━━━ EXCERPTED TEXT
Art, Discipleship, and Paying Attention

Both art and discipleship depend on paying attention. I cannot speak for all artists, but I have dabbled in instrumental and choral music, theatre, poetry and prose, and in all these artistic activities, paying attention is paramount. Take acting on stage for example. Being a skillful and creative actor is not just a matter of inspiration and originality, but paying careful attention to other actors, the developing story, the audience, the stage and set, and to oneself. As an actor, paying attention in all these different ways allows one to act in fitting ways that contribute artfully to the theatrical event. Attention makes artful acting possible.

The same is true for the Christian disciple. Many Christians associate discipleship with active doing, but that is only partly true. Discipleship is certainly about living in a Christ-like way, but this living includes paying attention, cultivating comprehensive vision of reality and focused attention to particular details. Just as fitting action on stage depends on paying attention, so fitting action on the world stage depends on paying attention, whether to God, God’s Word, God’s world, other people, and oneself. In reflecting on and practicing this aspect of both Christian discipleship and artistic creation, I have observed the following dimensions of paying attention.

Humility. Paying attention requires selflessness. Prideful acting means I will see what I want to see, and pay attention only to those things that serve my interests. But true attention means seeing something on its own terms, respecting its otherness with an openness to being confronted and transformed by an encounter with the other. For Christian disciples, this humility may be most obvious in paying attention to God’s Word, receiving the Word on its own terms, but a similar humility is required to really pay attention to particular people or particular places, an attention that makes fitting and beautiful action possible.
━━━━━━
━━━ RAW RECORDS
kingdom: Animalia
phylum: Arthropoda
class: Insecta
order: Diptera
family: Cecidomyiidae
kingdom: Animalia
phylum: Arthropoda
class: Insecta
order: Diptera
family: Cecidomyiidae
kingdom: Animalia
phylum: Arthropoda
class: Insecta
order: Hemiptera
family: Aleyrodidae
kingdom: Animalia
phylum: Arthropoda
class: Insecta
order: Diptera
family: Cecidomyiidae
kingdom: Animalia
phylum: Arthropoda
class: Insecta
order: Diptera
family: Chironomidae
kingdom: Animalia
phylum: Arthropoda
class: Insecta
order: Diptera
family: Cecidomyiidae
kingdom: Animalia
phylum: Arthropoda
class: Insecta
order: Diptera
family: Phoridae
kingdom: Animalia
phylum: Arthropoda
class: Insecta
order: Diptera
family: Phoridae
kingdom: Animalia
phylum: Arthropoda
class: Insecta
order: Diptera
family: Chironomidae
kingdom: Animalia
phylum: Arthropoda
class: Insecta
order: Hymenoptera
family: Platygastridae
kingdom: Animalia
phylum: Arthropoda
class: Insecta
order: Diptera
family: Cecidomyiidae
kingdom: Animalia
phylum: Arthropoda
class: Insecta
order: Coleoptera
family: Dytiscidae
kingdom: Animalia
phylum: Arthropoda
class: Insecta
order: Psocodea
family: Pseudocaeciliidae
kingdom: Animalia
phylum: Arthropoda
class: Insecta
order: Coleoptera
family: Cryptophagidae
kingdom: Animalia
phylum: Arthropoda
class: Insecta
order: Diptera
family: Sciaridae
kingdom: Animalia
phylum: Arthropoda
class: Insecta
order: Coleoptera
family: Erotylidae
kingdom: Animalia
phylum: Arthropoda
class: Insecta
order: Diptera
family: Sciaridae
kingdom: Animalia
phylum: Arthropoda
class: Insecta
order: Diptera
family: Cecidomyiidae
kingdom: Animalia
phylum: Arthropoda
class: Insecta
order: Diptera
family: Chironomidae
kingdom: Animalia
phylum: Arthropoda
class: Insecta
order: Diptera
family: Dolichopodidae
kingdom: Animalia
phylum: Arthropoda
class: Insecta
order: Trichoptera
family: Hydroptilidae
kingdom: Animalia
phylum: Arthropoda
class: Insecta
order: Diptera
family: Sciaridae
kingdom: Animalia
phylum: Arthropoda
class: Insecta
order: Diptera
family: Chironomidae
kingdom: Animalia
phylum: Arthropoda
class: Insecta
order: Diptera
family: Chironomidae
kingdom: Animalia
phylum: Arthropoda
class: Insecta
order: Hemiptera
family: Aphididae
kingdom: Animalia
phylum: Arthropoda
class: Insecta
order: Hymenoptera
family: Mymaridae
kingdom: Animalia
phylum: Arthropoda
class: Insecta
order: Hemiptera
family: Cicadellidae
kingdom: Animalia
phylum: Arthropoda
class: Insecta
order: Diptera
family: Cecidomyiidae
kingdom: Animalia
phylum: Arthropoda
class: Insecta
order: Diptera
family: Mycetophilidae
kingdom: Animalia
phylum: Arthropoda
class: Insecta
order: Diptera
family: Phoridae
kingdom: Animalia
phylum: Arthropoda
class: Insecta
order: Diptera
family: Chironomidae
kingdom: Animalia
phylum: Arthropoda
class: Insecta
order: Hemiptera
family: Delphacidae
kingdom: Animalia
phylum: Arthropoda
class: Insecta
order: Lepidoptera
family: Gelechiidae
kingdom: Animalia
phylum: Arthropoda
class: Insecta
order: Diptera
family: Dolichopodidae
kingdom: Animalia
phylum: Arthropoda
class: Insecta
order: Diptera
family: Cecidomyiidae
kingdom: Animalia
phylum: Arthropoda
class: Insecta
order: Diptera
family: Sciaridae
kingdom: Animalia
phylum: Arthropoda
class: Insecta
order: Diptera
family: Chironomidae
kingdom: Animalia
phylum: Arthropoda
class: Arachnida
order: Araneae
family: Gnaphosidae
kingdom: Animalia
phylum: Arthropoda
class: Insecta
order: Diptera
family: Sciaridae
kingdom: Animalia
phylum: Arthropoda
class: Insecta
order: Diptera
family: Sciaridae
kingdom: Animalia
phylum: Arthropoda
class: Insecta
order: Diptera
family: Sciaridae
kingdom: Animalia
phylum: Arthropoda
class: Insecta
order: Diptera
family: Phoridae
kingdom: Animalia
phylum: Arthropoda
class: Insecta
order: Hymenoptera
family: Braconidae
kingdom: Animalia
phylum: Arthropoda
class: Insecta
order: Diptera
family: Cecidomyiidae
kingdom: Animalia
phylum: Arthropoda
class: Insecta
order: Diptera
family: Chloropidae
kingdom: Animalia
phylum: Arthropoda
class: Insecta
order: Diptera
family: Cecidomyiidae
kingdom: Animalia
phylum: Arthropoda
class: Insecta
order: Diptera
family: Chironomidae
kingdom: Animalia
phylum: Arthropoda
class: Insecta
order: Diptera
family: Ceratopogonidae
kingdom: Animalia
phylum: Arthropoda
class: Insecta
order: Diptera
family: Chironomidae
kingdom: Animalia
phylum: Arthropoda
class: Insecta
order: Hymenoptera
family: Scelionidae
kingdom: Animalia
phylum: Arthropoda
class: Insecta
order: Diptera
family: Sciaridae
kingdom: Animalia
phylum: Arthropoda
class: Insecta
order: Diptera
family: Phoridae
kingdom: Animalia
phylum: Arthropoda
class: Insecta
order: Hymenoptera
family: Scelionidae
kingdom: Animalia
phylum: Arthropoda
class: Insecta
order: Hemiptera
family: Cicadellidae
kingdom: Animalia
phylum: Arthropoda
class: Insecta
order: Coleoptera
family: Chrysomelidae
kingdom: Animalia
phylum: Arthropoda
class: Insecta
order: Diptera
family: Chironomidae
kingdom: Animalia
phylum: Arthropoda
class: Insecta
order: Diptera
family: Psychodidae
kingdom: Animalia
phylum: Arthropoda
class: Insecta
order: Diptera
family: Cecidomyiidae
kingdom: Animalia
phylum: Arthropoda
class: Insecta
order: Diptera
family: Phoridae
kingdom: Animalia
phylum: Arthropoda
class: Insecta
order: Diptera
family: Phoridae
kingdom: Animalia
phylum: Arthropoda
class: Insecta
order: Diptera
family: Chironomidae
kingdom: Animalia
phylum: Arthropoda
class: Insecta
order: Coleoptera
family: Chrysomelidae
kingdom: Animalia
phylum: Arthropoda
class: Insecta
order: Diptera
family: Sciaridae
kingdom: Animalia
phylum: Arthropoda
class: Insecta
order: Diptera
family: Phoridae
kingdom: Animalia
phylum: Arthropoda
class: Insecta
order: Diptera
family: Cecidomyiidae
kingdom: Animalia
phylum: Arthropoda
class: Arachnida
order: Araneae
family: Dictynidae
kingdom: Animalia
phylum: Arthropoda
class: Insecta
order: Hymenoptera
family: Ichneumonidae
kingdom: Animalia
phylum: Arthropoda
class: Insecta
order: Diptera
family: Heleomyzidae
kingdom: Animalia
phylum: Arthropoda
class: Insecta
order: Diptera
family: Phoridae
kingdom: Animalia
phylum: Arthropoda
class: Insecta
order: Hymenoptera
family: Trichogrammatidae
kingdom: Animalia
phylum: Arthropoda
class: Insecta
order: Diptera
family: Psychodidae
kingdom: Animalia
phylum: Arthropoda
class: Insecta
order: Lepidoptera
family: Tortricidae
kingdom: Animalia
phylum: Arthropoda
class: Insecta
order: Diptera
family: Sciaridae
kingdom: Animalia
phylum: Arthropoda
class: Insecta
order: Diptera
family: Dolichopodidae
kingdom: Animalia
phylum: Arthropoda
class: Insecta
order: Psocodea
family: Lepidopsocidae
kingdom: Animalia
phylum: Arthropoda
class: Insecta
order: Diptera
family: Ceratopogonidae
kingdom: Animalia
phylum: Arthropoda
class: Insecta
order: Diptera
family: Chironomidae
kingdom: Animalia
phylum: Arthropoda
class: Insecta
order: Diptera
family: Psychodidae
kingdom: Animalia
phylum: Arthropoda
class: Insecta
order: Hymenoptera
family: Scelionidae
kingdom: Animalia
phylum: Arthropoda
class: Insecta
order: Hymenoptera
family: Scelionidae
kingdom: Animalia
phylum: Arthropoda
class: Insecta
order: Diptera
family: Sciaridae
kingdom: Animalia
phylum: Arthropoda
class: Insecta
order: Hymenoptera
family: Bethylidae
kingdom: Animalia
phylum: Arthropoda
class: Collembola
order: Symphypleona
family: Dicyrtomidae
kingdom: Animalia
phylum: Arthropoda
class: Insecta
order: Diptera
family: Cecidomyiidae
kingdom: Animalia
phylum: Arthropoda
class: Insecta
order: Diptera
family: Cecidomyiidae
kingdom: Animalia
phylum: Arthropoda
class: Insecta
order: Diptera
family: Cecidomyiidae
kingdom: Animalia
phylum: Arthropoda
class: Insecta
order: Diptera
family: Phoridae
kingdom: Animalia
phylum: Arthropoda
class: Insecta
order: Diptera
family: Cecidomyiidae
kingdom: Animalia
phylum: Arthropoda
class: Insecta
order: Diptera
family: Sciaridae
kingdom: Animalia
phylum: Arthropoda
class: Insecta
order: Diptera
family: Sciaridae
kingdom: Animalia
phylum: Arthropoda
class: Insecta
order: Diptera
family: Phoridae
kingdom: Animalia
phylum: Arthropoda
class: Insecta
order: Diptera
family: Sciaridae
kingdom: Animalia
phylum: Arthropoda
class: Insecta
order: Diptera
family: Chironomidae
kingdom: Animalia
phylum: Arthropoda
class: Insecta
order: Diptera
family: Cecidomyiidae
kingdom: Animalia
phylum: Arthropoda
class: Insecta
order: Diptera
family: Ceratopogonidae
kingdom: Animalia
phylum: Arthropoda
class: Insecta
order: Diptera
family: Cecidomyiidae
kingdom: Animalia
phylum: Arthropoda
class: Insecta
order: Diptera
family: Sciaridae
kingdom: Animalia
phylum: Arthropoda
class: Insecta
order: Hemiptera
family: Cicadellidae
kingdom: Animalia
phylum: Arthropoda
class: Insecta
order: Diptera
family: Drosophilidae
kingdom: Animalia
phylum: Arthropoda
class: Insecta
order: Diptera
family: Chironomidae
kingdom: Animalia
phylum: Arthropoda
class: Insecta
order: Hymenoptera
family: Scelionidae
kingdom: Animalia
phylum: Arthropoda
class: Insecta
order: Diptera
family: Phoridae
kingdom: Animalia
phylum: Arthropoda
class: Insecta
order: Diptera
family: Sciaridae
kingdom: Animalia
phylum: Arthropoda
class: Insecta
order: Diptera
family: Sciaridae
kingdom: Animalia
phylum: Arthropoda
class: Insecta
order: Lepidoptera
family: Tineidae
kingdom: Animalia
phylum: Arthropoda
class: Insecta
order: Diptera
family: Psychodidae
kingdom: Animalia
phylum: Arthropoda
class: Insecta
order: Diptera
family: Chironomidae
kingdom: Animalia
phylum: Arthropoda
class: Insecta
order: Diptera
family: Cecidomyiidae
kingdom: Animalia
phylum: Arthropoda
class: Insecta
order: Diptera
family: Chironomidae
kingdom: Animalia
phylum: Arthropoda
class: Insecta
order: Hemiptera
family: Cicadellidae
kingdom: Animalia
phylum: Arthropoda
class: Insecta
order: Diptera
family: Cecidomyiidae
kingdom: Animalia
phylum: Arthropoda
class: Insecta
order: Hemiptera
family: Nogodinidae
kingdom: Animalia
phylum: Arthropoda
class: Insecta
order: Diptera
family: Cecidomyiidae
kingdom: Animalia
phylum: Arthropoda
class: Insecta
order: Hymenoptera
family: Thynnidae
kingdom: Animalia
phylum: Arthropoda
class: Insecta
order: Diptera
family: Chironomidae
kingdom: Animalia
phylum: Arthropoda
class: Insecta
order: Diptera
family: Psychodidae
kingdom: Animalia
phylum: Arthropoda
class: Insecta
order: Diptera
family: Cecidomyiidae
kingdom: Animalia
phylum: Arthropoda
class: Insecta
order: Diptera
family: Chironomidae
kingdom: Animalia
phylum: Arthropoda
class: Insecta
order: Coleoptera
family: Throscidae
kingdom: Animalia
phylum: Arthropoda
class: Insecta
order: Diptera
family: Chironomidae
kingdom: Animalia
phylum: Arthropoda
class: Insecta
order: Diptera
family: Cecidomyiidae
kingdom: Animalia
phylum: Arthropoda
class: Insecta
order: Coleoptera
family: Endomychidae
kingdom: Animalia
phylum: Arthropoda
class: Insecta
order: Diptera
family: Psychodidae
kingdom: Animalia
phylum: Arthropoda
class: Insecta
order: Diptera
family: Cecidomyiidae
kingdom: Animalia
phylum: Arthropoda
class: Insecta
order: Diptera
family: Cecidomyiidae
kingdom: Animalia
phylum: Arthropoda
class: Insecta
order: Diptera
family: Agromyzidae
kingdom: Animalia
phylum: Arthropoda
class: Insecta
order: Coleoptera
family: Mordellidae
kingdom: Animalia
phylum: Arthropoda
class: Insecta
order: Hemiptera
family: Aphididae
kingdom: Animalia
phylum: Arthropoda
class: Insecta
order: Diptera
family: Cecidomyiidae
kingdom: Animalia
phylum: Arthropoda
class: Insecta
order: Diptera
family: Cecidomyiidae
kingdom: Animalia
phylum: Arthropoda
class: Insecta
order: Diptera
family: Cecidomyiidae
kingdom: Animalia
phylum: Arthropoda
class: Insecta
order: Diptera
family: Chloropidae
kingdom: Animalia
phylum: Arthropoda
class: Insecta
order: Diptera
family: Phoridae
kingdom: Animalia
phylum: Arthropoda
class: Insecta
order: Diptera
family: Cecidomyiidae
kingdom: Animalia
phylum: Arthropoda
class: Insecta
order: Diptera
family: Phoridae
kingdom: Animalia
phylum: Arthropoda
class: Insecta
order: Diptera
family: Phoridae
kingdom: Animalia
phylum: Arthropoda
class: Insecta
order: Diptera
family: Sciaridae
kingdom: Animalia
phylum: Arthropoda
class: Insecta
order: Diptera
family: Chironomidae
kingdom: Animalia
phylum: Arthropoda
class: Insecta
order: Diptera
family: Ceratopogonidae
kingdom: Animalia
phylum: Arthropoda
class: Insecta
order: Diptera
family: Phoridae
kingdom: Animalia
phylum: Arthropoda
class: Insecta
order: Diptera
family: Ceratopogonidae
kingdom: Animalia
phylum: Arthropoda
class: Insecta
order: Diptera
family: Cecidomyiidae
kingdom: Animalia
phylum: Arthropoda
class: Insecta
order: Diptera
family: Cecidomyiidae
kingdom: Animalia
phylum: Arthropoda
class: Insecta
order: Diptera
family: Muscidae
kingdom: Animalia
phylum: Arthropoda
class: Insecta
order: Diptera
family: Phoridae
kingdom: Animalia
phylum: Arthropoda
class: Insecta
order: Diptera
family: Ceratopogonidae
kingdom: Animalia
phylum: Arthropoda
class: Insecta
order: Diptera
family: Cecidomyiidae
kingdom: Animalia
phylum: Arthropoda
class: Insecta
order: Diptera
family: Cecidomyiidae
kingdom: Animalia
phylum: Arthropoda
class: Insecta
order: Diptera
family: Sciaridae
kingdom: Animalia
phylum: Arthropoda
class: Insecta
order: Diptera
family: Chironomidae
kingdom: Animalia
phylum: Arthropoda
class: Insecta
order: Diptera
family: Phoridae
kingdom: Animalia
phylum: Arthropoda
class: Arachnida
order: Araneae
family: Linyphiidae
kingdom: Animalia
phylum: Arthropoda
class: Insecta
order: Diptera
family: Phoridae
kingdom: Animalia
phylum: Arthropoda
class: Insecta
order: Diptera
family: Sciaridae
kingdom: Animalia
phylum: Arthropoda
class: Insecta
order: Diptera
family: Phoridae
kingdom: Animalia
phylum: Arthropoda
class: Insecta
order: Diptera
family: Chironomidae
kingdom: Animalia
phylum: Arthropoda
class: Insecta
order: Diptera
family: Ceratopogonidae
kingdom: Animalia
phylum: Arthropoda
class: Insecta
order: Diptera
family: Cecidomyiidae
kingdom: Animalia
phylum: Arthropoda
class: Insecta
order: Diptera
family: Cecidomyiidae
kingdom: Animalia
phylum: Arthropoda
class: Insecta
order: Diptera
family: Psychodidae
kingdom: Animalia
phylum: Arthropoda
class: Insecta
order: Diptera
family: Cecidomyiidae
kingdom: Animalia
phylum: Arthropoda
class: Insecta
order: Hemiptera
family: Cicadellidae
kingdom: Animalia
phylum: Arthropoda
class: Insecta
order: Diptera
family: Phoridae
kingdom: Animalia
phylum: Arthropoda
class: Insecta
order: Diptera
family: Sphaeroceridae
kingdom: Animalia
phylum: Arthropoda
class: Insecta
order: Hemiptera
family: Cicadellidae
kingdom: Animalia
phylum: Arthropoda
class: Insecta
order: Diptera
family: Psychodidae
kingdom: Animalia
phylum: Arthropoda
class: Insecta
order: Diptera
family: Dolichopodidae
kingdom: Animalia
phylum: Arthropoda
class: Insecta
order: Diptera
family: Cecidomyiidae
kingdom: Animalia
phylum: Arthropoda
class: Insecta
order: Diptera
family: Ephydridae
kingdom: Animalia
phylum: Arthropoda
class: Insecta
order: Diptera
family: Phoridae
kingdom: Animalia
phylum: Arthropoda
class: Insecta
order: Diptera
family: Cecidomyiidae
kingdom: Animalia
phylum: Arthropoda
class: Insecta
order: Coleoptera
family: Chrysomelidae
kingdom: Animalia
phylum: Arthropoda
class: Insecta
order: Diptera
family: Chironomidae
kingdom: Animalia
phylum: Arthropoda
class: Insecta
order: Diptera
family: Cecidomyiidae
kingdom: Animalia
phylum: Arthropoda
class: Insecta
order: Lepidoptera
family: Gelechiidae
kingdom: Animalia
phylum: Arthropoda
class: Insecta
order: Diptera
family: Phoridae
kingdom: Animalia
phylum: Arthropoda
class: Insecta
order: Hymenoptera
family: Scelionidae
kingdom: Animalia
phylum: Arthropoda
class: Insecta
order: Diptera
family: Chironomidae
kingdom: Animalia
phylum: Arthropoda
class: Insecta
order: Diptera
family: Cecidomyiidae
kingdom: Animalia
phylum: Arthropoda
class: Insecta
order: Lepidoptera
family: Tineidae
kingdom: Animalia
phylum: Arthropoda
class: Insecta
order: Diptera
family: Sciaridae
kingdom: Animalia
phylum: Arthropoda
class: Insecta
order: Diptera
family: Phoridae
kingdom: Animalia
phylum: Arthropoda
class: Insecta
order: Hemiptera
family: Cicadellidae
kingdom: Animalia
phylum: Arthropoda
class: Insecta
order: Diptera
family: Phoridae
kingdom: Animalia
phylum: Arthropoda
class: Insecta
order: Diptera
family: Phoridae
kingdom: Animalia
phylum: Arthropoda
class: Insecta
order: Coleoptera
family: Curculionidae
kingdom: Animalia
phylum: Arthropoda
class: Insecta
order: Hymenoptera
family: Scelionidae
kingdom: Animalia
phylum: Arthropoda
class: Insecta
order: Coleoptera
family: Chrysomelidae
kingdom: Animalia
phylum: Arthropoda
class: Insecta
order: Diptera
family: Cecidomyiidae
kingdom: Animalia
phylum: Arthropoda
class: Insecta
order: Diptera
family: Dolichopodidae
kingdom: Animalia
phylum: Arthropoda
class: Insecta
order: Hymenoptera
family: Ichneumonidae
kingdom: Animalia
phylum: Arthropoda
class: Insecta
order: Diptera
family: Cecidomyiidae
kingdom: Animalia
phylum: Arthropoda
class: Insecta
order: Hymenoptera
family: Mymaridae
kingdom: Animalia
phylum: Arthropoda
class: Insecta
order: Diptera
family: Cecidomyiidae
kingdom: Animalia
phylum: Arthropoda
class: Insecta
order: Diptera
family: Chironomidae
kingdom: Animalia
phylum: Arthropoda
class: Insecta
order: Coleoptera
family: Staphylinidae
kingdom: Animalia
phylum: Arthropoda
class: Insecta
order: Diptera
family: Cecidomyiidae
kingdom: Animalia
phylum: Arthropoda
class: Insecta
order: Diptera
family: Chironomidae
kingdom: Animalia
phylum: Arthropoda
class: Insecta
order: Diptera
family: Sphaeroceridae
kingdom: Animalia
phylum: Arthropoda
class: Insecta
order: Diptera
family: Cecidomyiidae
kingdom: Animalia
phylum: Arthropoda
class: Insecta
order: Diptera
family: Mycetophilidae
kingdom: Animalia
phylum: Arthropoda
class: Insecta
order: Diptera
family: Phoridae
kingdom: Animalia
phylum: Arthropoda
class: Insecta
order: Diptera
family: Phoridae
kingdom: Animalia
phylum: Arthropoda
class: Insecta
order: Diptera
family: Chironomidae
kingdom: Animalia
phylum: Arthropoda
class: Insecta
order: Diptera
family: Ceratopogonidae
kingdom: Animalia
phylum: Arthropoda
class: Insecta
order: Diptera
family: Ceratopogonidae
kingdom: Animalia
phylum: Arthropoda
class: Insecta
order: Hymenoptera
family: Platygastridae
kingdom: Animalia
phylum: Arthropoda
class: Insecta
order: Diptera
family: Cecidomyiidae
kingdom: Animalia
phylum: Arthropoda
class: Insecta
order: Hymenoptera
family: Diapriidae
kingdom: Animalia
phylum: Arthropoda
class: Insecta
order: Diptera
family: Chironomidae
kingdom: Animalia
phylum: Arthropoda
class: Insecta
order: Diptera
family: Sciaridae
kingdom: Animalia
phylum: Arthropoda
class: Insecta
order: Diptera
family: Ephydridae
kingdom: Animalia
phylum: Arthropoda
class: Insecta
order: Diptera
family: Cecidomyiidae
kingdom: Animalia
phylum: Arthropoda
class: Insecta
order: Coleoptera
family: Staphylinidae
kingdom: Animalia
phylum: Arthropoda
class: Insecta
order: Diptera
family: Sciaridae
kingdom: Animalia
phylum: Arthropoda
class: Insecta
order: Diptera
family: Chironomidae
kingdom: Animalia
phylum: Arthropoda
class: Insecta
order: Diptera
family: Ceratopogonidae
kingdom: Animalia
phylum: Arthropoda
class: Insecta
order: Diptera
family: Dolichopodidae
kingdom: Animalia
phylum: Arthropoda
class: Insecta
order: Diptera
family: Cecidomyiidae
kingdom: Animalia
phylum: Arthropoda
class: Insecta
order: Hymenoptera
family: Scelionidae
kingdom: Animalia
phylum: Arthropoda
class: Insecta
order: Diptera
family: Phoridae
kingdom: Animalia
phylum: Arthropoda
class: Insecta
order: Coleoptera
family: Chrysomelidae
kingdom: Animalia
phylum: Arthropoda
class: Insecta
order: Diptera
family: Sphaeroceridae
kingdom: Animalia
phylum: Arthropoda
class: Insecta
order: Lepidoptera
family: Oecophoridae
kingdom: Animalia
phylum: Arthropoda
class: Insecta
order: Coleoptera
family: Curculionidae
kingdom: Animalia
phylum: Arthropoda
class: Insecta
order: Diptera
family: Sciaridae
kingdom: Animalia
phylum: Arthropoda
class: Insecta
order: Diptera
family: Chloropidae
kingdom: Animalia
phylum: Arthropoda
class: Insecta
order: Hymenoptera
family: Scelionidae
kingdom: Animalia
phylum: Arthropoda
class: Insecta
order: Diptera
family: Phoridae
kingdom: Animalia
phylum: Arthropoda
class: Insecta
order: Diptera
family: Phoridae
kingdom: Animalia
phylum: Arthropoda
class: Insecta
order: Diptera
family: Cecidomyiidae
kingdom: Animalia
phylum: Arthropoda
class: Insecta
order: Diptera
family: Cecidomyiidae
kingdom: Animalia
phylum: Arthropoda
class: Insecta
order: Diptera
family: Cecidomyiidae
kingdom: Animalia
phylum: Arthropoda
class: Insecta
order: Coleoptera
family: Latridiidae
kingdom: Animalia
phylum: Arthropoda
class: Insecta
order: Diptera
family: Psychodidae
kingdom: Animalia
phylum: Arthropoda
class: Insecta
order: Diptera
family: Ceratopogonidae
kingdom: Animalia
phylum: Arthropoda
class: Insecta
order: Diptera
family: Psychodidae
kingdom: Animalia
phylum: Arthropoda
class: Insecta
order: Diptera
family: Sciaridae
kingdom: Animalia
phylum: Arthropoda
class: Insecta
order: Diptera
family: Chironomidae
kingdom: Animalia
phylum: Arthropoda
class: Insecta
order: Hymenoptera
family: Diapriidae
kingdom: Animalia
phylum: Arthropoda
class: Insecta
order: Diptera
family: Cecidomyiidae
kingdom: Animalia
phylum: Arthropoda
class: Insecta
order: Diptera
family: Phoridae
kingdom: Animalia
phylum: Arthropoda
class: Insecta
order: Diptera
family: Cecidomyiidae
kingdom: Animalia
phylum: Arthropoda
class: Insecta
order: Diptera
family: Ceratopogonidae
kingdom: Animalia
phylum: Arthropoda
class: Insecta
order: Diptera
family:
━━━━━━
EXERCISE BRIEF:
Pick up the essay on art, discipleship, and paying attention after its final sentence and continue writing it. The records come from a different source than the essay on art, discipleship, and paying attention.

RESULT OF THE TASK:
Habits. It is difficult to develop a lifestyle of paying attention. It is one thing to pay attention periodically, and it is another to be an attentive person. Some people may be naturally more attentive than others, but it is possible to develop attentiveness through habits. In the life of an actor, one such habit is noticing details every time one enters a new environment. This habit can be practiced in regular life, in rehearsals, and in performance itself. For the Christian disciples, habits such as prayer and meditating on Scripture enable the opportunity to develop attention to God and his Word. In both art and the life of discipleship, therefore, good and regular habits are a help and not a hindrance to true creativity.

Inhabiting. Paying attention, therefore, is never a passive or detached activity. It requires active participation and intentional commitment. Or as Luci Shaw observed in her book Breath for the Bones: Art, Imagination, and Spirit: Reflections on Creativity and Faith, “attending implies inhabiting.” Some call this an incarnational approach, but I think “inhabiting” is a better word because it shows how the choice to be present, to participate personally, is itself a habit and a lifestyle to learn.

For the Christian, paying attention is both a responsibility and a gift of the Spirit. God has given us new eyes to see, but we have to use them. When we do, we are preparing ourselves for creative and faithful action.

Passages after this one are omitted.